Ibrahim Heski or Ibrahim Pasha Haski Tello (Biroyê Heskê Têlî; 1877, Diyadin – July 25, 1931, Siah Cheshmeh, Iran) was a Kurdish soldier, politician and president of the Kurdish Republic of Ararat. He was from the Jalali tribe.

==Life==
His father's name is Hesk and mother's name is Têlî. He was a member of the Hesesori clan which is one of the branches of the Jalali tribe. Different sources mentioned him as "Ibrahim Agha", "Ibrahim Pasha", "Heskizâde Ibrahim", "Bırho", "Bro Haski Tello", "Ibro Haski Talu" and so on. British author and adventurer Rosita Forbes described him as the hero of the region was a wild and gallant freebooter called Ibrahim Agha Huske Tello. During World War I, he fought against Russian troops in Doğubayazıt.

===First Ararat Rebellion===

In 1925, he participated in the Sheikh Said Rebellion. And after the failure of the rebellion, he fled to Mount Ararat. In 1926, he commanded Hesenan, Jalali, Haydaran tribes and started the First Ararat Rebellion (May 16 - June 17, 1926). On 16 May, Kurdish forces fought against the 28th Infantry Regiment of the 9th Infantry Division of Turkish Army and a Gendarmerie regiment in Demirkapı region. The Turkish troops were defeated and a scattered 28th Regiment had to retreat towards Doğubeyazıt. On June 16/17, Ibrahim and his forces were surrounded by the 28th and 34th regiment, but they managed to evade capture and escape over Yukarı Demirkapı to Iran. Ibrahim and his forces did not aid Simko Shikak in his October 1926 revolt against Iran.

===Republic of Ararat===

On October 28, 1927, Xoybûn proclaimed the Independent Kurdistan and Ibrahim became the President of the Republic of Ararat. Before that, he was appointed the governor of the Agirî Province of Kurdistan by Xoybûn. His sons Ilhami, Omer, Davut and his brothers Ahmed, Eyub participated in the Ararat rebellion. Ahmed was killed in action and their 100-year-old mother was shot and killed by the Turkish Army during the Zilan massacre in July 1930. After the suppression of the Ararat rebellion, he retreated with his men to Iran.

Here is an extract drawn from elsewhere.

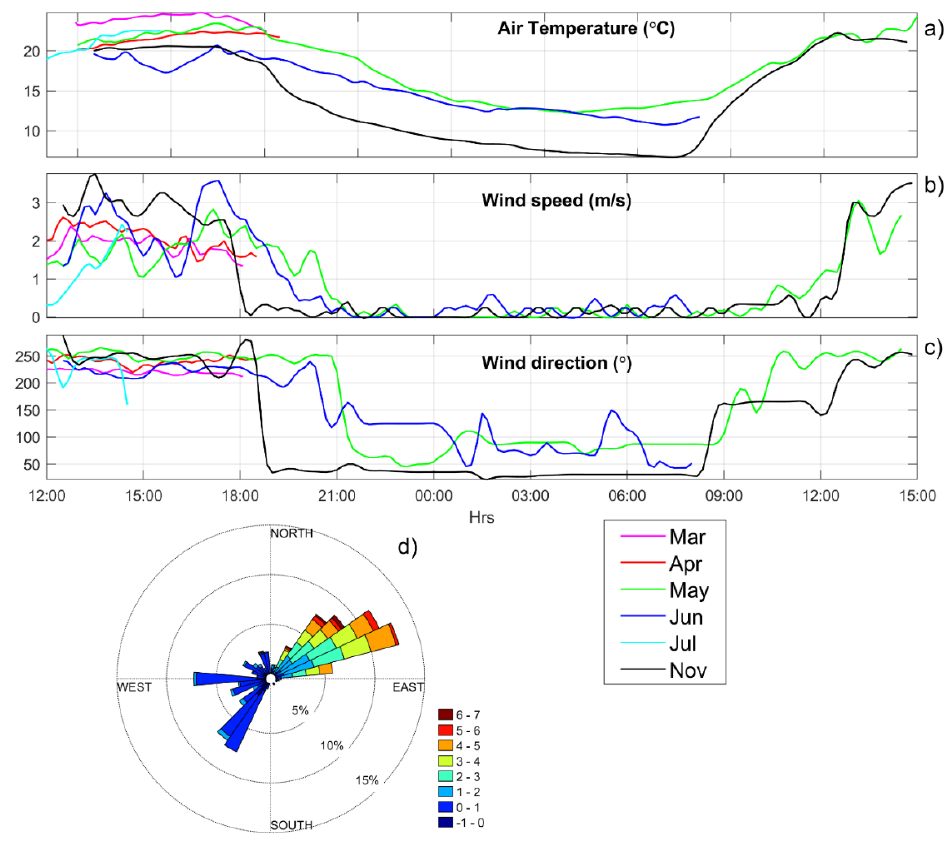
Figure 3. Weather station. Meteorological data of ( a ) air temperature, ( b ) wind speed, and ( c ) wind direction for every field campaign conducted during one or two days in March, April, May, June, July, and November (color legend). In ( d ), the wind rose of the data from the two weather stations located at the rim, with the meteorological convention.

==Maku Rebellion and death==

In 1931, intense fighting broke out in the vicinity of Maku between the Iranian army and local rebel Kurds over the killing of Simko Shikak. The 2nd Brigade of Azerbaijan Division commanded by Colonel Mohammad Ali Khan engaged and Colonel Kalb Ali Khan was sent from Tabriz and Ardabil with reinforcements. On July 25, while fighting in the vicinity of Qara Aineh, the Persian Colonel Kalb Ali Khan was killed in action and Kurds lost three or four important leaders, including Ibrahim and his brother who were killed by the Persian troops.